Mais il y a quelque chose d'impossible dans la recherche de la pureté perdue, dans l'évocation permanente et assez désespérée sur la fuite du temps : la présence constante des musées, des statues antiques, qui demeurent dans la ville éternelle (si belle qu'elle peut provoquer par sa beauté la mort de touristes japonais cardiaques !); le long travelling, qui conduit sur une scène de bal totalement déprimante dans une prairie, entre couples dansants, très vieux et très lents; l'exposition de milliers de photomatons de lui-même, prises à chaque jour de son existence, affichées sur des colonnes antiques, par un artiste photographe, un peu à la façon des autoportraits de Van Gogh ou de Hodler, mais revisités par Andy Warhol. La femme dont Gambardella était amoureux fou vient de mourir, on vient de lui apprendre, et le mystère de leur relation, relaté dans son journal intime, jeté par son mari, est désormais perdu. Les morts s'enchaînent, pas moins de trois consécutivement, touchant des personnages bien plus jeunes que lui. Retour en arrière impossible ?

A aucun moment, dans le flot de critiques à l'encontre du monde dans lequel il surnage, la jeunesse n'est visée. Elle est victime ou image perdue. Il reste une image assez déconcertante - celle de la petite fille, peintre prodige, contrainte à peindre, dans cet univers en trompe l'oeil,dont la performance (balancer des seaux de peinture sur une toile avant de se battre contre la toile) n'est pas sans rappeler l'imposture de la performance initiale, dénoncée par le film et par Gep Gambardella. On peut lire ce passage tout à fait autrement - car l'oeuvre finalement produite, découverte de façon presque subliminale, un peu plus tard , est un très beau tableau. Et on pourrait presque voir dans l'image de la fillette, manipulée mais en révolte, et tellement artiste à l'arrivée, une métaphore, infiniment narcissique certes, de Sorrentino lui-même - jeunesse, révolte, rédemption par l'art ...

**Matériel fourni**:
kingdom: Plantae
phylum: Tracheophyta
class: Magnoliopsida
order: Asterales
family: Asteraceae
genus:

**Consigne**:
Selon le texte affiché, en quoi consiste la performance de la petite fille peintre prodige ?

**Réponse rédigée**:
Elle balance des seaux de peinture sur une toile avant de se battre contre la toile.